━━━ Record excerpts

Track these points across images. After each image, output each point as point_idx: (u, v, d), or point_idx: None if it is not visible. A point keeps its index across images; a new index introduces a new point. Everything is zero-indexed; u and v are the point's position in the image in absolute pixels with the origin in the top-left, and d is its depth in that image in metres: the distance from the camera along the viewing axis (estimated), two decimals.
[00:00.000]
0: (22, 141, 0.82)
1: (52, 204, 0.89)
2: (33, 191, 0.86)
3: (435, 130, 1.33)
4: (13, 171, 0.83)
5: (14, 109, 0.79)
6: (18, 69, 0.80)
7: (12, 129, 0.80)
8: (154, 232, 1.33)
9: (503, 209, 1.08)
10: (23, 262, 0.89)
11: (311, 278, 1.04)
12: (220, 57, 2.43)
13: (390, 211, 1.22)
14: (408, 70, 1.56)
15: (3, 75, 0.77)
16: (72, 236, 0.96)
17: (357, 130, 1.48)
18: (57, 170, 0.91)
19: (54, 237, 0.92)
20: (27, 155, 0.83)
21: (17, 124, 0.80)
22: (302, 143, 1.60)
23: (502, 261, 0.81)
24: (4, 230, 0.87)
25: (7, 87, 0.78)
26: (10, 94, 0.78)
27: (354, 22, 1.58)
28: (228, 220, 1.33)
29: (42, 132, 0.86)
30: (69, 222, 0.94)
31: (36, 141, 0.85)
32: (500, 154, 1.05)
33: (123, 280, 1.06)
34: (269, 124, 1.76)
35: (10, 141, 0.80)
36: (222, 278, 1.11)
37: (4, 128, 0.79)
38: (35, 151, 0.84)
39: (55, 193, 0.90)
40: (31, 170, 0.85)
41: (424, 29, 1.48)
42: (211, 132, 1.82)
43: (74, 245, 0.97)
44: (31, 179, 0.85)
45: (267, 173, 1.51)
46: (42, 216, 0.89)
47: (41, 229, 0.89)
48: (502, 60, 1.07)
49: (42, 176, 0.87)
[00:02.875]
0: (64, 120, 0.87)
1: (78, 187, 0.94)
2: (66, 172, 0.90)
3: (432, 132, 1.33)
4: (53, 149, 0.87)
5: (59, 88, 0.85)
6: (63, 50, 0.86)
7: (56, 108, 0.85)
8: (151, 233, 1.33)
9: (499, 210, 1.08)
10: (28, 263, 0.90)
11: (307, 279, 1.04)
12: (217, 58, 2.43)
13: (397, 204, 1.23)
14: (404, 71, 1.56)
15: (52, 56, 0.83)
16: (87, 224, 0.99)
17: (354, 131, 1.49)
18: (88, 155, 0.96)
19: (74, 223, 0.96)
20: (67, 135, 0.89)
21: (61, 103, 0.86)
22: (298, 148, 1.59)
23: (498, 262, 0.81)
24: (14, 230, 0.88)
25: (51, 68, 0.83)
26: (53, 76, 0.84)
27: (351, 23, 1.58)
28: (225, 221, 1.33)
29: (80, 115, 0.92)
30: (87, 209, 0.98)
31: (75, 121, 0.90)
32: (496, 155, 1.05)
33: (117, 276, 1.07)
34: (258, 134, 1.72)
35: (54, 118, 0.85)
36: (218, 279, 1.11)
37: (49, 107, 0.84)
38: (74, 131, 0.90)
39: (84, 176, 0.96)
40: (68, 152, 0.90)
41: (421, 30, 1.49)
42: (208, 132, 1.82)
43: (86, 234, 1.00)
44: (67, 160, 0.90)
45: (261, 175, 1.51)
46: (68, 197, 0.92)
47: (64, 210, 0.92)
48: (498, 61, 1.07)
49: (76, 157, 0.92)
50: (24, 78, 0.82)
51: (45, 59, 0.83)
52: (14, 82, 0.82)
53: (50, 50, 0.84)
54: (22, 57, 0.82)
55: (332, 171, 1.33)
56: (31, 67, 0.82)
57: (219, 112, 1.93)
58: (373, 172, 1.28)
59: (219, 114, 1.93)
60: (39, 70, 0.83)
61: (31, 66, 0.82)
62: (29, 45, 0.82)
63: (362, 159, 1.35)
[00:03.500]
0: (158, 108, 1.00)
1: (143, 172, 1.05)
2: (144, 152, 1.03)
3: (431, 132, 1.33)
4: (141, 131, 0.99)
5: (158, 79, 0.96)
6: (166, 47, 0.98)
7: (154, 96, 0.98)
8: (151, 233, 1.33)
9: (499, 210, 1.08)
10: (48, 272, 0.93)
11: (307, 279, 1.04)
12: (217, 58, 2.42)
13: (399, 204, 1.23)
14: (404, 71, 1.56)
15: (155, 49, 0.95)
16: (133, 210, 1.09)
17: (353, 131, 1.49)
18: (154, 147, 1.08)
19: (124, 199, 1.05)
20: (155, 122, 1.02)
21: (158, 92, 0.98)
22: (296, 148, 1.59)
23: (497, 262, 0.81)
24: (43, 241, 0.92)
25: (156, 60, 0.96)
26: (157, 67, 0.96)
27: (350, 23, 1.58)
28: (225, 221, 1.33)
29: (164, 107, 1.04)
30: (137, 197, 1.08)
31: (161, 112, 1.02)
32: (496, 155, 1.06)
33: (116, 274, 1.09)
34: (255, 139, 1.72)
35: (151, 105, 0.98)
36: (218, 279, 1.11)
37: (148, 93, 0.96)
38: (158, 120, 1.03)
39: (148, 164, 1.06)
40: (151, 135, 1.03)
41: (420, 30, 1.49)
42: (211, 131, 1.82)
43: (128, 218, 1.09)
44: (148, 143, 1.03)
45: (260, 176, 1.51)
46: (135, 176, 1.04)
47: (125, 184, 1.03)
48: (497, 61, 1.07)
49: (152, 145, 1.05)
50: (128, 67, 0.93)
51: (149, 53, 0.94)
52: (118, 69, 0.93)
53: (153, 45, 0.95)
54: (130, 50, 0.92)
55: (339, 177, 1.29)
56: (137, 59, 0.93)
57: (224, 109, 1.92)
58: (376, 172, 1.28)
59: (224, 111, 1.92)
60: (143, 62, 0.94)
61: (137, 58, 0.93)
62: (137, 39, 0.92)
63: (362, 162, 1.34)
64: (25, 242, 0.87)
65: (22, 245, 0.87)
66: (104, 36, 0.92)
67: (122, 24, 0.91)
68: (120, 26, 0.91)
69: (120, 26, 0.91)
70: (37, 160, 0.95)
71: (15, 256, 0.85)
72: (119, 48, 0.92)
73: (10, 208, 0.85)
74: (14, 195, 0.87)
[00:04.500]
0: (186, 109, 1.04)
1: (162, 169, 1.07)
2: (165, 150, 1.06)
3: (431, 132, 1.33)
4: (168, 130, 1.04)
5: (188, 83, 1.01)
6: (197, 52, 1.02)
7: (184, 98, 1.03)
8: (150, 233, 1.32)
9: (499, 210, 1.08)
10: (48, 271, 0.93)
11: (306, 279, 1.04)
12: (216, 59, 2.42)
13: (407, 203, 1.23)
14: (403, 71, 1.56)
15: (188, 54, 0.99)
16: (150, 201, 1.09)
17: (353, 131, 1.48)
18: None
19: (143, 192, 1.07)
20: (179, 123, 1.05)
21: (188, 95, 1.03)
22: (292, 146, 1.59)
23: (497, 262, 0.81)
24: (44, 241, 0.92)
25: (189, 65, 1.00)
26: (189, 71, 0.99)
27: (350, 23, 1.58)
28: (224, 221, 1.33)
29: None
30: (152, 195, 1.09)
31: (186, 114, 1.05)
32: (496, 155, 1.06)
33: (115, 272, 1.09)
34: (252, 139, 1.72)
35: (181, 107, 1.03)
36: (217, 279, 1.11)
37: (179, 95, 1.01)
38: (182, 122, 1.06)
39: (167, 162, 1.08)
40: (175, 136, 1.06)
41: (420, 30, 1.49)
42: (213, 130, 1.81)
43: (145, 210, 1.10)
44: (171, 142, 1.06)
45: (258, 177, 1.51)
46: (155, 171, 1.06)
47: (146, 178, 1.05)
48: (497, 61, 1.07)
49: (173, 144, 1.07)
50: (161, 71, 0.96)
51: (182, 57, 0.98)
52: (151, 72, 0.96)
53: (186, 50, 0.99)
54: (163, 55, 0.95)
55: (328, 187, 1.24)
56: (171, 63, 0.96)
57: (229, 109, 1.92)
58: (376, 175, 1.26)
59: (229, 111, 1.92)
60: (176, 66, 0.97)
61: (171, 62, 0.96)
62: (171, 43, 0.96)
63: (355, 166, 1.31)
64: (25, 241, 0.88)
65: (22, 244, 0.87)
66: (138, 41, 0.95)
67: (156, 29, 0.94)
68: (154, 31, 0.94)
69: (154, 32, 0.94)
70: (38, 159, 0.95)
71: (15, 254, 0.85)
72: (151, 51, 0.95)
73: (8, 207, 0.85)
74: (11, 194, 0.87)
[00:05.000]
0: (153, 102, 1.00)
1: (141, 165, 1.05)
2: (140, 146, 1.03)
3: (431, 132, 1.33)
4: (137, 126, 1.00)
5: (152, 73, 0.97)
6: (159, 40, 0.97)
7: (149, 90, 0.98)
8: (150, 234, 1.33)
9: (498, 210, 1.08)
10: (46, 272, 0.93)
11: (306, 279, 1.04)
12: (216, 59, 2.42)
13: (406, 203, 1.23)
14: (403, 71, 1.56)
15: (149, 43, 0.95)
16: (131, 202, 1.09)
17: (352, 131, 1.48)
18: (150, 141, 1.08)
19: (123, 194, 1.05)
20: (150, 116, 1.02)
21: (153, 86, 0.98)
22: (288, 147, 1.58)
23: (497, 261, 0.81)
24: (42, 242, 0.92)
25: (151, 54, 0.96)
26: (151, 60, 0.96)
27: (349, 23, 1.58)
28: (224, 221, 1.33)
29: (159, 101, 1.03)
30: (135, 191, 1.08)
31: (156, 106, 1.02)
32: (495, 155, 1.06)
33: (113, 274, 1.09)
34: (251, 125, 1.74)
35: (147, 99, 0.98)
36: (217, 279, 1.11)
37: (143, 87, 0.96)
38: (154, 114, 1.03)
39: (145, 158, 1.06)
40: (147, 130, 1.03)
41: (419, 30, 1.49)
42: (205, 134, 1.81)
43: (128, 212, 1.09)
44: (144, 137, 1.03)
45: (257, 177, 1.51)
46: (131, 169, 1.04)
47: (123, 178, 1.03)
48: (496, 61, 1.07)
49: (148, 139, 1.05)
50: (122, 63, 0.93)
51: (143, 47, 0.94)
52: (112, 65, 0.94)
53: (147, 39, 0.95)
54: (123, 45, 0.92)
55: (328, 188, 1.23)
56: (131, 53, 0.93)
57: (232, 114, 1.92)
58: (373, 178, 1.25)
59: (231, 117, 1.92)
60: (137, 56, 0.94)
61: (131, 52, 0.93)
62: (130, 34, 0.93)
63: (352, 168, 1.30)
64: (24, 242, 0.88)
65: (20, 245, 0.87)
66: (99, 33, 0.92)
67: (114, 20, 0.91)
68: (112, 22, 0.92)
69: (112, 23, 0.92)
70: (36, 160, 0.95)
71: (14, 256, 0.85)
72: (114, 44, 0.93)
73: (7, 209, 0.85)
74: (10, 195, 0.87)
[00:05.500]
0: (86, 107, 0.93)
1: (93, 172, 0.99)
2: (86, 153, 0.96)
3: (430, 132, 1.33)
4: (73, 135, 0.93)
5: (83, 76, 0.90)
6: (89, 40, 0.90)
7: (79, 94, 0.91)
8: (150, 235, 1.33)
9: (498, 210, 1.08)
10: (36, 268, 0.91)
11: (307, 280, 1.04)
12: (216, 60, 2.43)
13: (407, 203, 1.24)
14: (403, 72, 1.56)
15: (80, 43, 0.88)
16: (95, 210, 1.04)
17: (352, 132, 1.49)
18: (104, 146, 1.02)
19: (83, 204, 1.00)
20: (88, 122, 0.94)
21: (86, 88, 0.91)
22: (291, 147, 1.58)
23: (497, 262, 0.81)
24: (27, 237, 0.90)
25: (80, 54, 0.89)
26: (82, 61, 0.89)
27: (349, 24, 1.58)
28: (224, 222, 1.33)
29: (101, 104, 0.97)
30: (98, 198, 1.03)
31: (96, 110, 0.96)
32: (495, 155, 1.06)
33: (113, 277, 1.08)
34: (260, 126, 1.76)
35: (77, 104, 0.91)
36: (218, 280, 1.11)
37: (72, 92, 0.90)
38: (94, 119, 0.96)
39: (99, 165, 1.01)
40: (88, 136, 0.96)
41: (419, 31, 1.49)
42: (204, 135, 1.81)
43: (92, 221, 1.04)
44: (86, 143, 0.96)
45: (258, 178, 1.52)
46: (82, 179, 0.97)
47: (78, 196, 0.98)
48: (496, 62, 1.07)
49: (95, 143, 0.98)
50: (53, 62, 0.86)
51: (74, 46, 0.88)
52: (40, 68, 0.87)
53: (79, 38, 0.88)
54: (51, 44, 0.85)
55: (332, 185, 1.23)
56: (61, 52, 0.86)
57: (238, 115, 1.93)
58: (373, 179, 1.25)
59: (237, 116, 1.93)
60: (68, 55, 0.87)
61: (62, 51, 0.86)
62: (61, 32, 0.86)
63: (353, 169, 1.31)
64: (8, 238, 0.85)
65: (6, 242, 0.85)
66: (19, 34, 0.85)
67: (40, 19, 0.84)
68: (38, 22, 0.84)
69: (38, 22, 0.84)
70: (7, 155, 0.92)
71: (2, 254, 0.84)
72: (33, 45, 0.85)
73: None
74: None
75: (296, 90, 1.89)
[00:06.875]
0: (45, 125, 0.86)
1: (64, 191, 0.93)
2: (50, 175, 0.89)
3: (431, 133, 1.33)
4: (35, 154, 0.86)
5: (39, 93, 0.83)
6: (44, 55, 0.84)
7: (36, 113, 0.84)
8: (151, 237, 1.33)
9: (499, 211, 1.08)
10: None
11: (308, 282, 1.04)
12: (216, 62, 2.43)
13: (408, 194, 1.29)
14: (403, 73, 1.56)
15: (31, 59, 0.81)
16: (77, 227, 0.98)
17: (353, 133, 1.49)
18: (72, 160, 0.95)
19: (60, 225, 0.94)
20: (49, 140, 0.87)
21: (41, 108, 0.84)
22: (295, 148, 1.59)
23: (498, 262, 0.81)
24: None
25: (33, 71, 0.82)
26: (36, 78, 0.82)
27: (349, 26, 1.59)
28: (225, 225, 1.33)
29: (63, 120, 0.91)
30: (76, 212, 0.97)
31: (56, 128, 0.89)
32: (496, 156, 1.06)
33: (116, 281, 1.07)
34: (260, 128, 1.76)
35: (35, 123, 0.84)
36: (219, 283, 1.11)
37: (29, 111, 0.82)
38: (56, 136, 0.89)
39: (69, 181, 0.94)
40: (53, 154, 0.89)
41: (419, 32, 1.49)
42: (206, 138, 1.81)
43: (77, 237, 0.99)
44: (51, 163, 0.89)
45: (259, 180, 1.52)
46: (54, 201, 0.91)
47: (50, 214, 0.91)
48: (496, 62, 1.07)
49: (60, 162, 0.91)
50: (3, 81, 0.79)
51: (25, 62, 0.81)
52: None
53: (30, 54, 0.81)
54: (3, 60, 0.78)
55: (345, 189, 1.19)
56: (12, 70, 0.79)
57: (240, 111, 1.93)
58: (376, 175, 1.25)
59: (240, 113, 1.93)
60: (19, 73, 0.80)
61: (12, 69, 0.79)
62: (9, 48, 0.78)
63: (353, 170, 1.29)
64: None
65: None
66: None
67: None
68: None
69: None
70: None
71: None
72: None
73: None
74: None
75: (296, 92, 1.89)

━━━━━━

- **Work to complete**
Copy range, inclusive: the line holding "12: (220, 57, 2.43)" to the line holding "45: (267, 173, 1.51)". Reproduce exactly those lines of the records above and no others.

- **Exercise response**
12: (220, 57, 2.43)
13: (390, 211, 1.22)
14: (408, 70, 1.56)
15: (3, 75, 0.77)
16: (72, 236, 0.96)
17: (357, 130, 1.48)
18: (57, 170, 0.91)
19: (54, 237, 0.92)
20: (27, 155, 0.83)
21: (17, 124, 0.80)
22: (302, 143, 1.60)
23: (502, 261, 0.81)
24: (4, 230, 0.87)
25: (7, 87, 0.78)
26: (10, 94, 0.78)
27: (354, 22, 1.58)
28: (228, 220, 1.33)
29: (42, 132, 0.86)
30: (69, 222, 0.94)
31: (36, 141, 0.85)
32: (500, 154, 1.05)
33: (123, 280, 1.06)
34: (269, 124, 1.76)
35: (10, 141, 0.80)
36: (222, 278, 1.11)
37: (4, 128, 0.79)
38: (35, 151, 0.84)
39: (55, 193, 0.90)
40: (31, 170, 0.85)
41: (424, 29, 1.48)
42: (211, 132, 1.82)
43: (74, 245, 0.97)
44: (31, 179, 0.85)
45: (267, 173, 1.51)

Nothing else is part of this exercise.